防災・減災対策調査特別委員会が開催――「都市型デジタル共助」と「子どもたちの防災力向上」を軸に、実効性ある地域防災の構築へ
7月6日、千葉市議会の「防災・減災対策調査特別委員会」が開催されました。今期の委員会の本格的なスタートにあたり、今回は委員各自が年間を通じて深めていくべき「年間調査項目」の提案を行い、今後の進め方について協議を行いました。
日本共産党千葉市議会議員団からは、昨年度から引き続き、私(野島友介)と佐々木議員の2名が本委員会の委員を務めております。私たちは、これまでの災害教訓や千葉市が抱える固有の地域課題を踏まえ、市民の命と暮らしを守るための具体的な2つの提案を最優先課題として掲げました。

◆ 課題①:オートロックやコミュニティの壁を越える「都市型デジタル共助システム」の構築(野島提案)

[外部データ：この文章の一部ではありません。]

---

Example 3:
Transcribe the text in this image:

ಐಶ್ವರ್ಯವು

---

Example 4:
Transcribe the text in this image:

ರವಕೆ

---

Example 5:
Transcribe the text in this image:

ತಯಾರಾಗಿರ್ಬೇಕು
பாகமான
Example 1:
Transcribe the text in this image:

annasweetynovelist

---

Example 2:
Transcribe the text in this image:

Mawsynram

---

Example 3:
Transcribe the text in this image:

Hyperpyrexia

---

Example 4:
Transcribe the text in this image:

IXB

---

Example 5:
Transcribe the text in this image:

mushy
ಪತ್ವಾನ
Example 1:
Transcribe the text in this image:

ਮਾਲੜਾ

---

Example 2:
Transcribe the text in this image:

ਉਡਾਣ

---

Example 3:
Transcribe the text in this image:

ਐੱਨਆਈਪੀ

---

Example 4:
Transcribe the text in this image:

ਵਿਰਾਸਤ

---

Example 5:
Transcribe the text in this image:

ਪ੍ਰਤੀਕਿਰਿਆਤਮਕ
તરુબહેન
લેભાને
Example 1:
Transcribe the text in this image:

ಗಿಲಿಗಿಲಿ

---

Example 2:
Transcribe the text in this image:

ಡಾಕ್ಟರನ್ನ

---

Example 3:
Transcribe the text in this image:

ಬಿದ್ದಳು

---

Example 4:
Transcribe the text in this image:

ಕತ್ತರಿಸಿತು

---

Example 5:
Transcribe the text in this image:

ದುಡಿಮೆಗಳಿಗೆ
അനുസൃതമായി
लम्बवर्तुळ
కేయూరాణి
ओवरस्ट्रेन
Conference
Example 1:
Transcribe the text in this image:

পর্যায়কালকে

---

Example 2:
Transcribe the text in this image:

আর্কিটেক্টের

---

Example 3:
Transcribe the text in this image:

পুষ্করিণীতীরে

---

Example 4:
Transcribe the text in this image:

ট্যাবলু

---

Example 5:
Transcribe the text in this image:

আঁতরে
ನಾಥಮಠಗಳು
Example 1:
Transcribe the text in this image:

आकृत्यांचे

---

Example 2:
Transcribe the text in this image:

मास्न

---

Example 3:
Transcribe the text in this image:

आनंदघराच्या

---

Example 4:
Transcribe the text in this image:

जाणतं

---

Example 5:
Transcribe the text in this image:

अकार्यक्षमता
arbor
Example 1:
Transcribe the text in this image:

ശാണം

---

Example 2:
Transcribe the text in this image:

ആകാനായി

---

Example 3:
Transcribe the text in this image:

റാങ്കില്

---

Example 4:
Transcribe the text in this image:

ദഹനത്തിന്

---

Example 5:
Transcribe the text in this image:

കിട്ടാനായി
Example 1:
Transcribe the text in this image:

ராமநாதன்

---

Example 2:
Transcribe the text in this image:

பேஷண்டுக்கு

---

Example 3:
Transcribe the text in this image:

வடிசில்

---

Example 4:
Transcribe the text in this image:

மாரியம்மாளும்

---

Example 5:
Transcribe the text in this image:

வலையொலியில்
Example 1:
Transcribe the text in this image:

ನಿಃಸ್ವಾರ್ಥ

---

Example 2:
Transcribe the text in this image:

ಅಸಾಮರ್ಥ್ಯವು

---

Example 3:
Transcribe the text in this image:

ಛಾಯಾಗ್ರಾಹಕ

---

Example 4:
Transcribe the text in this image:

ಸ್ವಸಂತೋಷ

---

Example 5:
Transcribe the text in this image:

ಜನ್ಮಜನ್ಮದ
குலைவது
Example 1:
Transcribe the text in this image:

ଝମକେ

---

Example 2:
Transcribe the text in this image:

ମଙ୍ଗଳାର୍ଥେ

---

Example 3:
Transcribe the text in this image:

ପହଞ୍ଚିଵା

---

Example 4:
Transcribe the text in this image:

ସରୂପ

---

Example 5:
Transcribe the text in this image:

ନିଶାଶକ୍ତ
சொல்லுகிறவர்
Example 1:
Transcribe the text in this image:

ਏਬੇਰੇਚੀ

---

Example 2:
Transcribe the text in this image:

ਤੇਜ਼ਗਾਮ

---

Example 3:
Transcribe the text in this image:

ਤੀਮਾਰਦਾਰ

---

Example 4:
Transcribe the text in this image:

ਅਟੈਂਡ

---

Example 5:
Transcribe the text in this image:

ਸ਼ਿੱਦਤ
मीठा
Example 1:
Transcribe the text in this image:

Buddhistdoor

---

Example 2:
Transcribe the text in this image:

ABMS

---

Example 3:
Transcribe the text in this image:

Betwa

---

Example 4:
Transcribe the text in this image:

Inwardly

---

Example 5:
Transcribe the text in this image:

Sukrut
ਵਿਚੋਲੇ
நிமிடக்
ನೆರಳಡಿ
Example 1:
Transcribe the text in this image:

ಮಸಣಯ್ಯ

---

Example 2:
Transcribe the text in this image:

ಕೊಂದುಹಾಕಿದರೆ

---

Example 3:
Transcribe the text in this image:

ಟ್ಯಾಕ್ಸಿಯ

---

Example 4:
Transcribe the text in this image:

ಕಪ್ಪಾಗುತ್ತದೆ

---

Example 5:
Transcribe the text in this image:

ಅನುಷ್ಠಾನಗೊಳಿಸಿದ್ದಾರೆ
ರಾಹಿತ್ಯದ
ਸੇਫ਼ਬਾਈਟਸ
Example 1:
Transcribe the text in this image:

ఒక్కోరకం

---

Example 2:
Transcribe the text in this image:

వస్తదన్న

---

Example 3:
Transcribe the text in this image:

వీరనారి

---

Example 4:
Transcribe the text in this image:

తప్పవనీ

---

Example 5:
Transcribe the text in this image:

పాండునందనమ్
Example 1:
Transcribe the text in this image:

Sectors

現在、千葉市の湾岸部や主要駅周辺を中心に、高層マンションや大規模団地の建設が進み、現役世代や共働き世帯が急増しています。その一方で、近隣コミュニティの希薄化が大きな課題となっています。 大災害が発生した際、住民同士が助け合う「共助」は不可欠です。しかし、従来の自治会を中心とした「巡回による安否確認」や「黄色いハンカチの掲示」といった手法は、オートロックマンションのセキュリティ壁や、日中の不在によって、都市部では機能しにくいのが実情です。
一方で、現代社会においてスマートフォンやSNSは完全に生活インフラとして定着しています。他都市ではすでに、GPSやチャットボットを活用し、災害時に「近くで助けを求めている要配慮者や避難遅れの方」と「動ける地域のサポーター」を瞬時にマッチングする『デジタル共助』の試みが始まっています。 行政からの情報発信(デジタル化)にとどまらず、住民同士がデジタル技術を介して繋がり、命を救い合う仕組みづくりについて、本市でも一刻も早く検証・導入を進めるべきだと提案いたしました。

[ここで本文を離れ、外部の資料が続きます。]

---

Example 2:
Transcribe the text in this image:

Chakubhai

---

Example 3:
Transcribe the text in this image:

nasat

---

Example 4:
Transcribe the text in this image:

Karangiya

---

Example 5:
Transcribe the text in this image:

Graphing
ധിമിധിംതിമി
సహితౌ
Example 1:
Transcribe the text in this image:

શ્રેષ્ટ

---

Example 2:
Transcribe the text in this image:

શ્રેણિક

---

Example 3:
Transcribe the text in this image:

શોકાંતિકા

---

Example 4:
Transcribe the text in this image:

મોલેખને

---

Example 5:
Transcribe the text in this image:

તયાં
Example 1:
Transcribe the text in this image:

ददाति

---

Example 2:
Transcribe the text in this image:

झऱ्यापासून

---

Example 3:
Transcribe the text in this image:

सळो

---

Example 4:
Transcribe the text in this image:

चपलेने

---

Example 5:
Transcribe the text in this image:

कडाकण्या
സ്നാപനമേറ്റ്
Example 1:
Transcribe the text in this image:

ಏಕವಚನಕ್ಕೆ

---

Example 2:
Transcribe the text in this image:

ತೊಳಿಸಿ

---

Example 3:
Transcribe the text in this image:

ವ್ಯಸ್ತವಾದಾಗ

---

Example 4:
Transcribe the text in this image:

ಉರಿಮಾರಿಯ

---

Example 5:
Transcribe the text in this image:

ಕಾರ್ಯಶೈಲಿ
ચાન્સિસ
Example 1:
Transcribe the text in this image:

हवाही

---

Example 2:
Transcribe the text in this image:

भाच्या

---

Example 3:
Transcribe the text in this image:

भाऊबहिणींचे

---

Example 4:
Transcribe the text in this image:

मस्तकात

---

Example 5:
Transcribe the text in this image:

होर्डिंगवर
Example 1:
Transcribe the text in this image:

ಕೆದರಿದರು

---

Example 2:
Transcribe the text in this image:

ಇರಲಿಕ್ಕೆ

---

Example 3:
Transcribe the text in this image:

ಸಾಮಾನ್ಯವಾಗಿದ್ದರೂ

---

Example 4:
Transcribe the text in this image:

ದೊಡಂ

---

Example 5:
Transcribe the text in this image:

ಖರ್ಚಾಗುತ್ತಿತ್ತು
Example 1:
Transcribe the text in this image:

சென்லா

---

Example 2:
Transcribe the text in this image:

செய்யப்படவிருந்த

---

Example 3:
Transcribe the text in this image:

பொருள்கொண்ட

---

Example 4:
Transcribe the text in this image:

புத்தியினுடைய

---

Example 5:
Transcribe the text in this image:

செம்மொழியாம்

◆ 課題②:未来の担い手を育てる「義務教育課程における防災意識・防災力の向上」(佐々木議員提案)
地域の防災力を維持する上で、現在深刻な問題となっているのが、自主防災組織や避難所運営委員会の「高齢化」と「なり手不足」です。この課題を解決するためには、次世代を担う子どもたちの防災力を学校教育の中で育むアプローチが不可欠です。

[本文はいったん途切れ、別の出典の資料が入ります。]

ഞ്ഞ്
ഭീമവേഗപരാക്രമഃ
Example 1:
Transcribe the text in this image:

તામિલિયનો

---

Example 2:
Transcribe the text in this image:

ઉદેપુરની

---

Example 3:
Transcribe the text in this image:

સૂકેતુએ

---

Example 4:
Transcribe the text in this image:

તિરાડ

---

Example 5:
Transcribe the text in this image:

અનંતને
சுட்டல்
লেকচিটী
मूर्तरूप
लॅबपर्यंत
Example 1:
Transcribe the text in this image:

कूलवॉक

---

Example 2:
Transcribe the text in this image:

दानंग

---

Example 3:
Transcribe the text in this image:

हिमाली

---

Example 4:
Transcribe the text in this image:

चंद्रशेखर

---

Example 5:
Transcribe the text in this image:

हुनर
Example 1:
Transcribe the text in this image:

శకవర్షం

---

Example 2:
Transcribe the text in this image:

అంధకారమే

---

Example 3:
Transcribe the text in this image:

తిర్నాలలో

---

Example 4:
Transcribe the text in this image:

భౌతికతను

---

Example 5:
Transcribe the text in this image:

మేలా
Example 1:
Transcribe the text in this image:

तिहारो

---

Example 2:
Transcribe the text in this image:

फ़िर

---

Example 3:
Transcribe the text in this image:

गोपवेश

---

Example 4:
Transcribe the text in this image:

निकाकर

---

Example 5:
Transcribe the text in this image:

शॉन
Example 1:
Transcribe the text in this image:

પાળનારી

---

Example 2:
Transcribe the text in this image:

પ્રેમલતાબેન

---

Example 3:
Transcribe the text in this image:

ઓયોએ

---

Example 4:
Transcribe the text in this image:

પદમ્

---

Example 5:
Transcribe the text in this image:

先進事例として、広島県では「自ら情報発信し、家庭や地域の繋がりを深めていける子どもたち」の育成を目指し、専門組織と連携した「キッズ防災士」の認定講座を実施しています。また、同県熊野町では豪雨災害の教訓から、中学生が主体となって避難所を設営・運営する「中学生による避難所づくり」の取り組みが行われており、高い成果を上げています。 このように、単なる防災訓練に留まらず、子どもたちが実践的な防災の担い手として成長できる環境を千葉市でも構築し、地域全体の防災力底上げに繋げていくための調査・研究を提案しました。
◆ 多様化する避難形態への対応と、避難所のデジタル化(DX)
今回の委員会では、他委員からも重要な提案がなされました。特に、災害時の避難先を「避難所一択」とするのではなく、自宅での「在宅避難」や「車中泊避難」など、多様なニーズに応じた『選べる避難先(分散避難体制)』の構築を求める意見が出されました。
さらに、大規模災害時における広域避難の実効性を高めるため、また複合リスク下における避難所運営の円滑化のために「避難所のデジタル化(DX)」を推進する提案もありました。これらは、私たちが提案したデジタル共助や学校防災とも深く連動するテーマです。
◆ おわりに
今回の委員会で出された各提案を精査し、今期の具体的な調査項目が絞り込まれていきます。 デジタル技術を命を守るためにどう活かすか、そして未来を担う子どもたちと共にいかに強靭な地域コミュニティをつくっていくか。元介護福祉士としての現場視点も活かし、誰も取り残さない、実効性のある千葉市の防災・減災対策を確立するために、全力を尽くしてまいります。皆さんのご意見や地域の課題も、ぜひお寄せください。